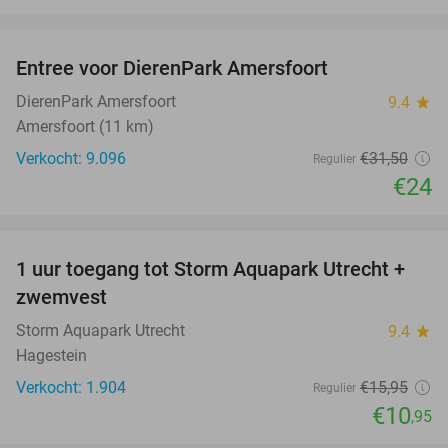
favorite_border
Entree voor DierenPark Amersfoort
24%
DierenPark Amersfoort
9.4
star
Amersfoort (11 km)
Verkocht: 9.096
€31
,50
Regulier
€24
favorite_border
1 uur toegang tot Storm Aquapark Utrecht +
31%
zwemvest
Storm Aquapark Utrecht
9.4
star
Hagestein
Verkocht: 1.904
€15
,95
Regulier
€10
,95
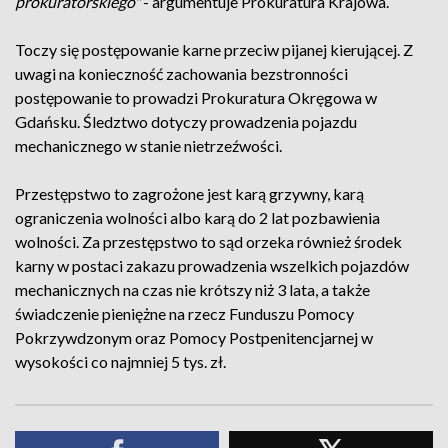
prokuratorskiego"
- argumentuje Prokuratura Krajowa.
Toczy się postępowanie karne przeciw pijanej kierującej. Z
uwagi na konieczność zachowania bezstronności
postępowanie to prowadzi Prokuratura Okręgowa w
Gdańsku. Śledztwo dotyczy prowadzenia pojazdu
mechanicznego w stanie nietrzeźwości.
Przestępstwo to zagrożone jest karą grzywny, karą
ograniczenia wolności albo karą do 2 lat pozbawienia
wolności. Za przestępstwo to sąd orzeka również środek
karny w postaci zakazu prowadzenia wszelkich pojazdów
mechanicznych na czas nie krótszy niż 3 lata, a także
świadczenie pieniężne na rzecz Funduszu Pomocy
Pokrzywdzonym oraz Pomocy Postpenitencjarnej w
wysokości co najmniej 5 tys. zł.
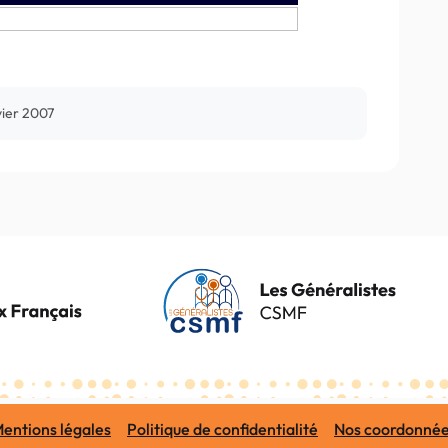
vier 2007
entions légales
Politique de confidentialité
Nos coordonné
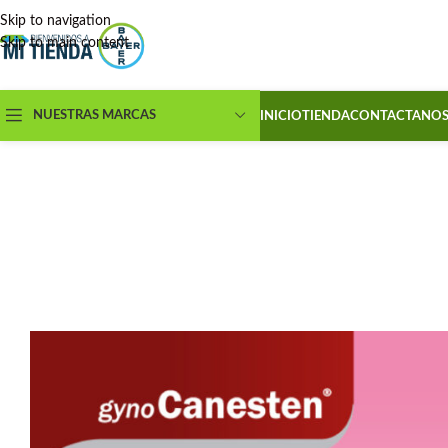
Skip to navigation
Skip to main content
NUESTRAS MARCAS
INICIO
TIENDA
CONTACTANO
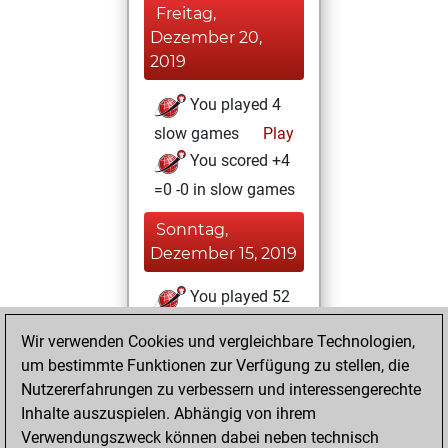
Freitag,
Dezember 20,
2019
You played 4
slow games
Play
You scored +4
=0 -0 in slow games
Sonntag,
Dezember 15, 2019
You played 52
blitz games
Play
Wir verwenden Cookies und vergleichbare Technologien,
You scored +33
um bestimmte Funktionen zur Verfügung zu stellen, die
=1 -18 in blitz
Nutzererfahrungen zu verbessern und interessengerechte
Inhalte auszuspielen. Abhängig von ihrem
Samstag,
Verwendungszweck können dabei neben technisch
Dezember 14,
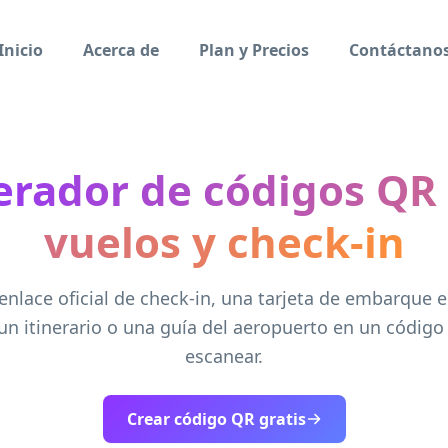
Inicio
Acerca de
Plan y Precios
Contáctano
rador de códigos QR
vuelos y check-in
 enlace oficial de check-in, una tarjeta de embarque e
 un itinerario o una guía del aeropuerto en un código 
escanear.
Crear código QR gratis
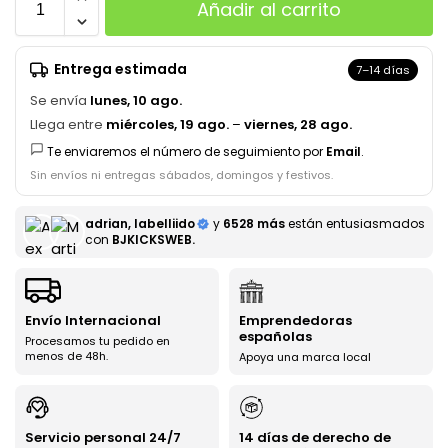
Añadir al carrito
Entrega estimada
7–14 días
Se envía
lunes, 10 ago.
Llega entre
miércoles, 19 ago.
–
viernes, 28 ago.
Te enviaremos el número de seguimiento por
Email
.
Sin envíos ni entregas sábados, domingos y festivos.
adrian, labelliido
y
6528 más
están entusiasmados
con
BJKICKSWEB.
Envío Internacional
Emprendedoras
españolas
Procesamos tu pedido en
menos de 48h.
Apoya una marca local
Servicio personal 24/7
14 días de derecho de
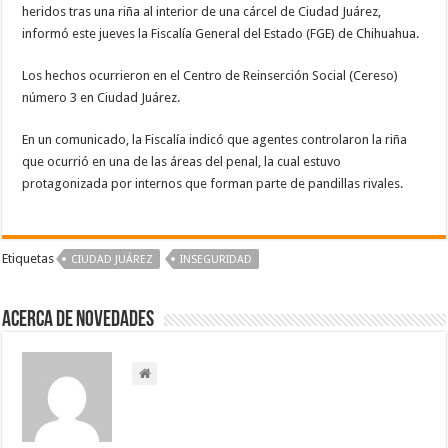
heridos tras una riña al interior de una cárcel de Ciudad Juárez,
informó este jueves la Fiscalía General del Estado (FGE) de Chihuahua.
Los hechos ocurrieron en el Centro de Reinserción Social (Cereso)
número 3 en Ciudad Juárez.
En un comunicado, la Fiscalía indicó que agentes controlaron la riña
que ocurrió en una de las áreas del penal, la cual estuvo
protagonizada por internos que forman parte de pandillas rivales.
Etiquetas
CIUDAD JUÁREZ
INSEGURIDAD
Acerca de NOVEDADES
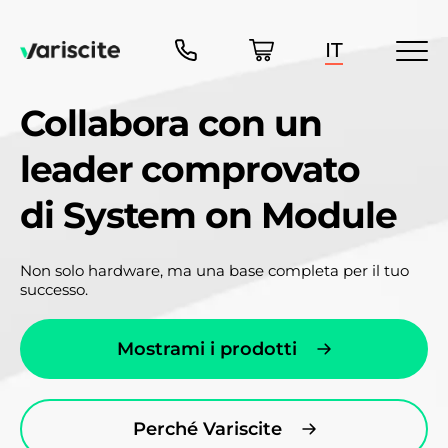
IT
Collabora con un
leader comprovato
di System on Module
Non solo hardware, ma una base completa per il tuo
successo.
Mostrami i prodotti
Perché Variscite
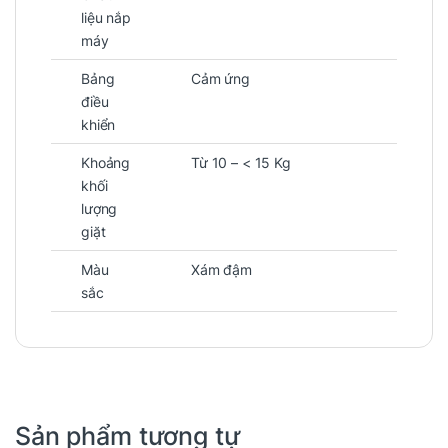
liệu nắp
máy
Bảng
Cảm ứng
điều
khiển
Khoảng
Từ 10 – < 15 Kg
khối
lượng
giặt
Màu
Xám đậm
sắc
Sản phẩm tương tự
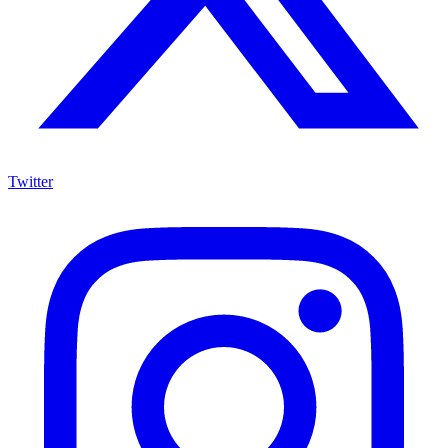
Twitter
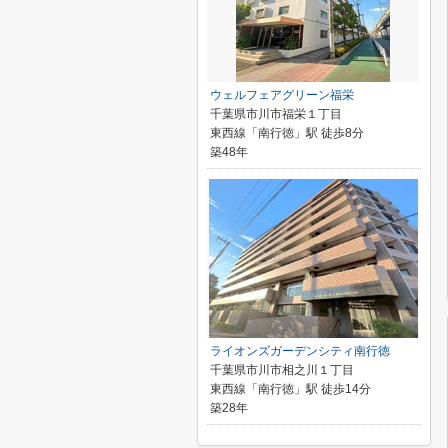
ウェルフェアグリーン福栄
千葉県市川市福栄１丁目
東西線「南行徳」駅 徒歩8分
築48年
ライオンズガーデンシティ南行徳
千葉県市川市相之川１丁目
東西線「南行徳」駅 徒歩14分
築28年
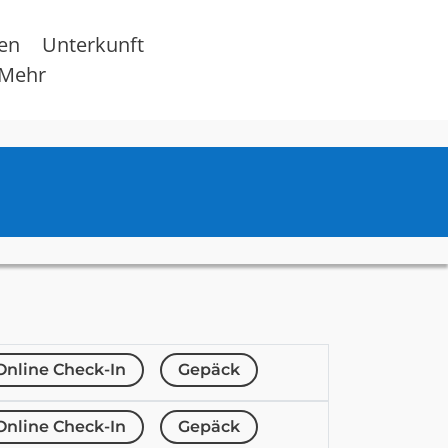
sen
Unterkunft
Mehr
Online Check-In
Gepäck
Online Check-In
Gepäck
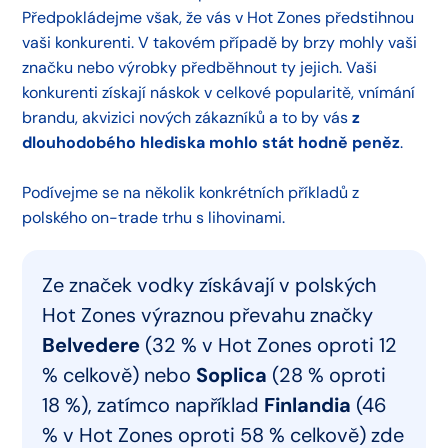
Předpokládejme však, že vás v Hot Zones předstihnou
vaši konkurenti. V takovém případě by brzy mohly vaši
značku nebo výrobky předběhnout ty jejich. Vaši
konkurenti získají náskok v celkové popularitě, vnímání
brandu, akvizici nových zákazníků a to by vás
z
dlouhodobého hlediska mohlo stát hodně peněz
.
Podívejme se na několik konkrétních příkladů z
polského on-trade trhu s lihovinami.
Ze značek vodky získávají v polských
Hot Zones výraznou převahu značky
Belvedere
(32 % v Hot Zones oproti 12
% celkově) nebo
Soplica
(28 % oproti
18 %), zatímco například
Finlandia
(46
% v Hot Zones oproti 58 % celkově) zde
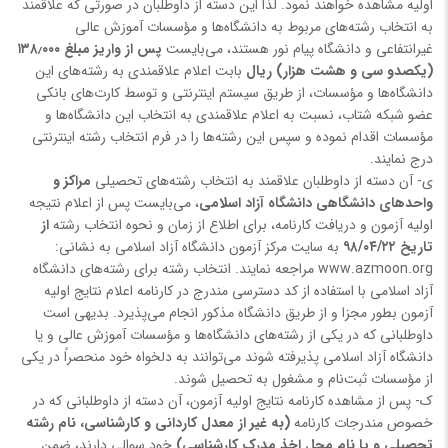
اولیه مشاهده خواهند نمود. لذا این دسته از داوطلبان در صورتی که علاقمند
به انتخاب رشته‌های مربوط به دانشگاه‌ها و مؤسسات آموزش عالی
غیرانتفاعی و دانشگاه پیام نور هستند، می‌بایست
پس از واریز مبلغ ۱۳۸٫۰۰۰
(یکصدو سی و هشت هزار) ریال
بابت اعلام علاقمندی به رشته‌های این
دانشگاه‌ها و مؤسسات، از طریق سیستم اینترنتی و توسط کارت‌های بانکی
عضو شبکه شتاب، نسبت به اعلام علاقمندی به انتخاب این دانشگاه‌ها و
مؤسسات اقدام نموده و سپس این رشته‌ها را در فرم انتخاب رشته اینترنتی
درج نمایند.
ی- آن دسته از داوطلبان علاقمند به انتخاب رشته‌های تحصیلی
مراکز و
واحدهای دانشگاهی دانشگاه آزاد اسلامی
، می‌بایست پس از اعلام نتیجه
اولیه آزمون و دریافت کارنامه، برای اطلاع از زمان و نحوه انتخاب رشته
از
تاریخ ۹۸/۰۴/۲۲
به سایت مرکز آزمون دانشگاه آزاد اسلامی به نشانی:
www.azmoon.org مراجعه نمایند. انتخاب رشته برای رشته‌های دانشگاه
آزاد اسلامی با استفاده از کد دسترسی مندرج در کارنامه اعلام نتایج اولیه
آزمون بطور مجزا و از طریق دانشگاه مذکور انجام می‌پذیرد. بدیهی است
داوطلبانی که در یکی از رشته‌های دانشگاه‌ها و مؤسسات آموزش عالی و یا
دانشگاه آزاد اسلامی پذیرفته شوند می‌توانند به دلخواه خود منحصراً در یکی
از مؤسسات ثبت‌نام و مشغول به تحصیل شوند.
ک- پس از مشاهده کارنامه نتایج اولیه آزمون، آن دسته از داوطلبانی که در
خصوص مندرجات کارنامه
(به غیر از معدل کاردانی و کارشناسی، نام رشته
تحصیلی و یا نام محل اخذ مدرک کارشناسی)
خود سوالی دارند، ضمن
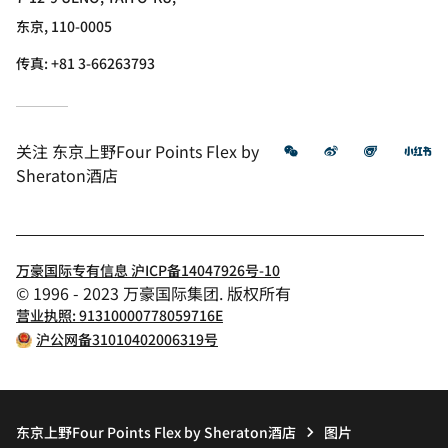
东京, 110-0005
传真:
+81 3-66263793
微信
微博
飞猪
小
关注
东京上野Four Points Flex by
Sheraton酒店
万豪国际专有信息 沪ICP备14047926号-10
© 1996 - 2023 万豪国际集团. 版权所有
营业执照: 91310000778059716E
沪公网备31010402006319号
东京上野Four Points Flex by Sheraton酒店
图片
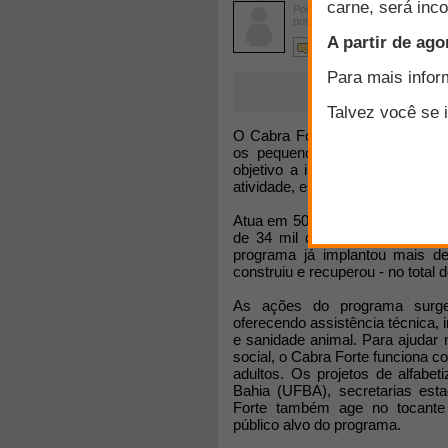
Por
Leciane Lima
postado em 14/08/2006
9 comentários
O Cabra Forte é um programa c
os pequenos produtores de C
objetivo a inserção social dos
atividade, e, conseqüentemente, 
Atua em 50 municípios do semi-ár
de 34 mil caprinovicultores. D
programa já implantou mais d
construiu e recuperou - no total 
As ações do programa surge
oferecendo assistência técnica, i
e sanidade animal. Para ajuda
social, o Cabra Forte funciona co
adultos. Os projetos de alfabe
Bahia (UFBA), secretarias est
Forte também age no tocante
público alvo do programa.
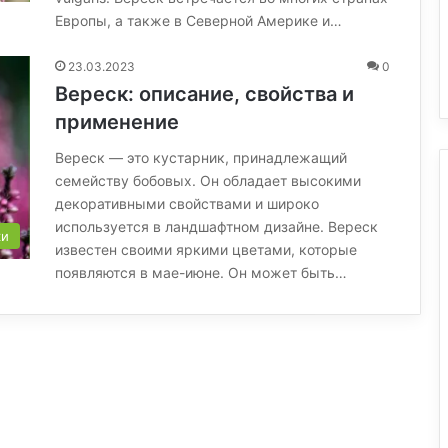
Европы, а также в Северной Америке и…
23.03.2023
0
Вереск: описание, свойства и
применение
Вереск — это кустарник, принадлежащий
семейству бобовых. Он обладает высокими
декоративными свойствами и широко
используется в ландшафтном дизайне. Вереск
ки
известен своими яркими цветами, которые
появляются в мае-июне. Он может быть…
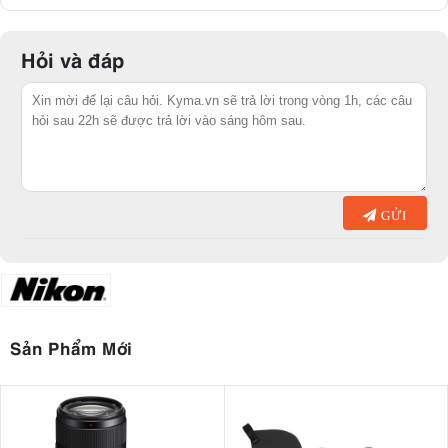
Hỏi và đáp
GỬI
Sản Phẩm Mới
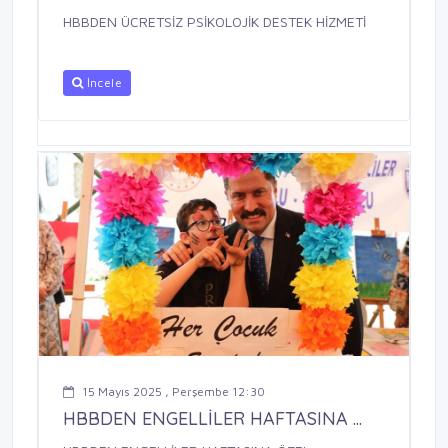
HBBDEN ÜCRETSİZ PSİKOLOJİK DESTEK HİZMETİ
İncele
15 Mayıs 2025 , Perşembe 12:30
HBBDEN ENGELLİLER HAFTASINA ...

-=-=-=-=-

What to do: Reproduce the lines character for character, starting at the line that contains "اولیه مشاهده خواهند" and stopping after the line that contains "تاریخ ۹۸/۰۴/۲۲".

Exercise response:
اولیه مشاهده خواهند نمود. لذا این دسته از داوطلبان در صورتی که علاقمند
به انتخاب رشته‌های مربوط به دانشگاه‌ها و مؤسسات آموزش عالی
غیرانتفاعی و دانشگاه پیام نور هستند، می‌بایست
پس از واریز مبلغ ۱۳۸٫۰۰۰
(یکصدو سی و هشت هزار) ریال
بابت اعلام علاقمندی به رشته‌های این
دانشگاه‌ها و مؤسسات، از طریق سیستم اینترنتی و توسط کارت‌های بانکی
عضو شبکه شتاب، نسبت به اعلام علاقمندی به انتخاب این دانشگاه‌ها و
مؤسسات اقدام نموده و سپس این رشته‌ها را در فرم انتخاب رشته اینترنتی
درج نمایند.
ی- آن دسته از داوطلبان علاقمند به انتخاب رشته‌های تحصیلی
مراکز و
واحدهای دانشگاهی دانشگاه آزاد اسلامی
، می‌بایست پس از اعلام نتیجه
اولیه آزمون و دریافت کارنامه، برای اطلاع از زمان و نحوه انتخاب رشته
از
تاریخ ۹۸/۰۴/۲۲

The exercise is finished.